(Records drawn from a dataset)
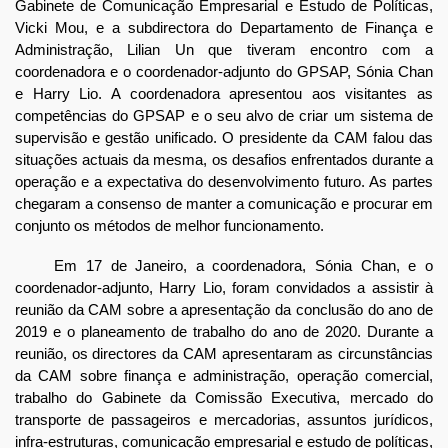
Gabinete de Comunicação Empresarial e Estudo de Políticas,
Vicki Mou, e a subdirectora do Departamento de Finança e
Administração, Lilian Un que tiveram encontro com a
coordenadora e o coordenador-adjunto do GPSAP, Sónia Chan
e Harry Lio. A coordenadora apresentou aos visitantes as
competências do GPSAP e o seu alvo de criar um sistema de
supervisão e gestão unificado. O presidente da CAM falou das
situações actuais da mesma, os desafios enfrentados durante a
operação e a expectativa do desenvolvimento futuro. As partes
chegaram a consenso de manter a comunicação e procurar em
conjunto os métodos de melhor funcionamento.
Em 17 de Janeiro, a coordenadora, Sónia Chan, e o
coordenador-adjunto, Harry Lio, foram convidados a assistir à
reunião da CAM sobre a apresentação da conclusão do ano de
2019 e o planeamento de trabalho do ano de 2020. Durante a
reunião, os directores da CAM apresentaram as circunstâncias
da CAM sobre finança e administração, operação comercial,
trabalho do Gabinete da Comissão Executiva, mercado do
transporte de passageiros e mercadorias, assuntos jurídicos,
infra-estruturas, comunicação empresarial e estudo de políticas,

[What you are asked to do] Would you copy out exactly the lines above that start at the one containing "operação e a" and end at the one containing "2019 e o planeamento", inclusive?

[Answer to this exercise]
operação e a expectativa do desenvolvimento futuro. As partes
chegaram a consenso de manter a comunicação e procurar em
conjunto os métodos de melhor funcionamento.
Em 17 de Janeiro, a coordenadora, Sónia Chan, e o
coordenador-adjunto, Harry Lio, foram convidados a assistir à
reunião da CAM sobre a apresentação da conclusão do ano de
2019 e o planeamento de trabalho do ano de 2020. Durante a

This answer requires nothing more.